Do not connect the output of the bridge rectifier + terminal to the FET drain yet.
Do not connect the output tuned circuit to the amp FETs yet.
Power up the flasher and use a scope to observe the waveforms on the gates of each output FET. The waveform should be like that in the photo. Note that in that photo there is noticeable dead time on one transistion and marginal dead time on the other. This is OK but not optimum. Adjusting the dead time on the other edge would give a greater safety margin but as long as the FET gates are not both driven above the 3 volt turn on threshold at the same time there will be no problem.
If the two gates are driven positive at the same time, reverse the connections to the coupling transformer secondary.
Connect an external power supply to the drain of the power FET. Set the voltage to around 20 volts and use an ammeter in series to measure the current. (if the power supply has meters that is fine) Trigger the circuit and note the current. It must be well less than an amp.
Observe the output waveform of the amp. It should be a good solid square wave at the operating frequency and an amplitude equal to whatever you have the power supply set to. If this waveform is not correct, find out why before continuing!
Now, disconnect the power supply and connect the + terminal of the bridge through an ammeter to the drain of the output FET. This will allow reading the current while the circuit is delivering power.

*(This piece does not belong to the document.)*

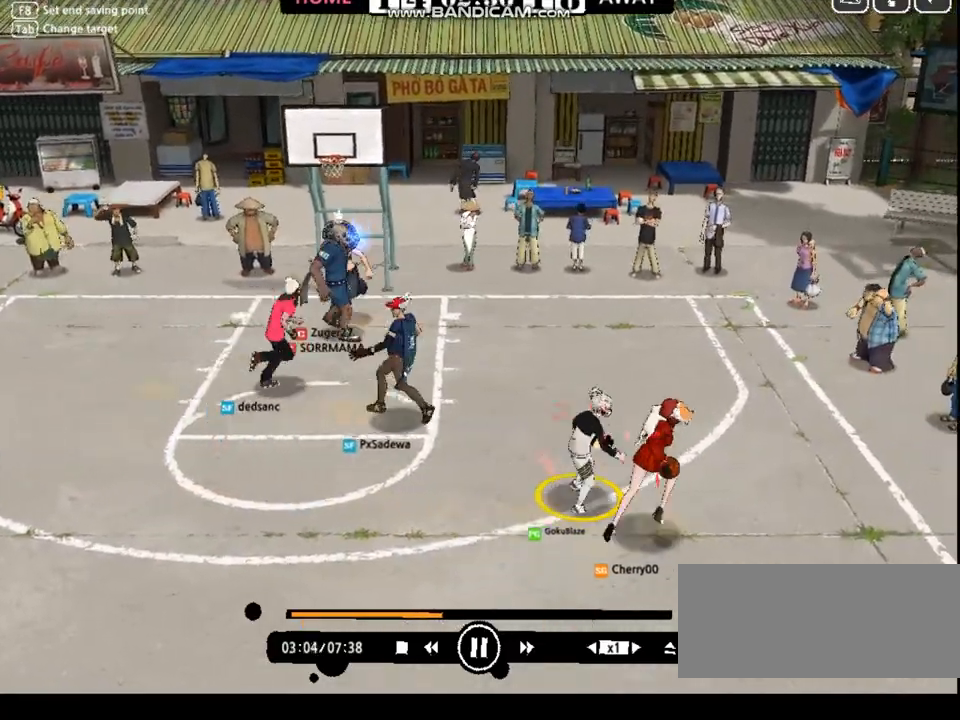
{"keys": [], "events": [[34, "w", "down"], [67, "up", "up"], [101, "right", "up"], [101, "w", "up"], [134, "left", "down"], [167, "down", "down"], [434, "down", "up"], [501, "left", "up"]]}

Trigger the flasher and observe the current. Note that this is no load. The current should be well less than an amp. The waveform on the output should now be a square wave of close to 300 volts peak to peak. Note that the peak voltage of the wave will be following the envelope of the mains voltage.
If this is all working fine, connect the coupling capacitors to the output circuit.

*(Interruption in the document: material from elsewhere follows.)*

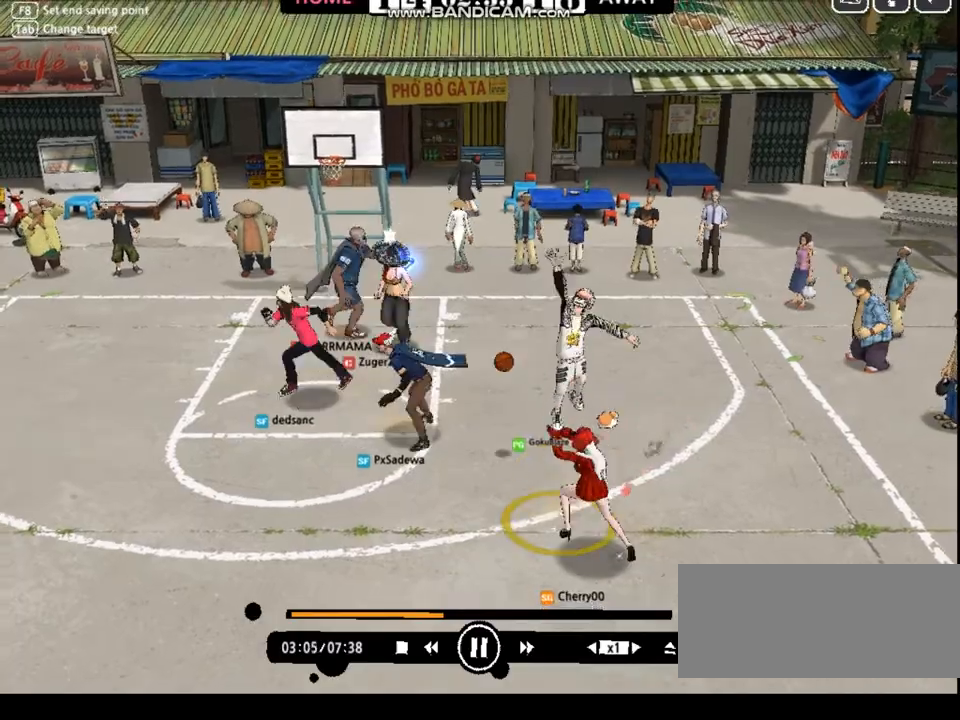
{"keys": [], "events": []}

Leave the amp meter in the circuit and trigger the flasher. Adjust the tuning potentiometer for brightest light from the tuning indicator lamp. The current should be between 2 and 3 amps at the point of resonance. Do not hold the button on for more than a few seconds at a time. The coil will start to smoke from the tremendous heat dissipated in it. The output power at this time is between 400 and 600 watts, which is all dumped into the resonating capacitors and the work coil.
If the current draw is over 3 amps, reduce the value of the coupling capacitor until the current is below 3 amps. The unit is now ready to close up and use! Connect the bridge output directly to the FET drain and close up the case, making absolutely sure that no part of the electronics can touch the outer case.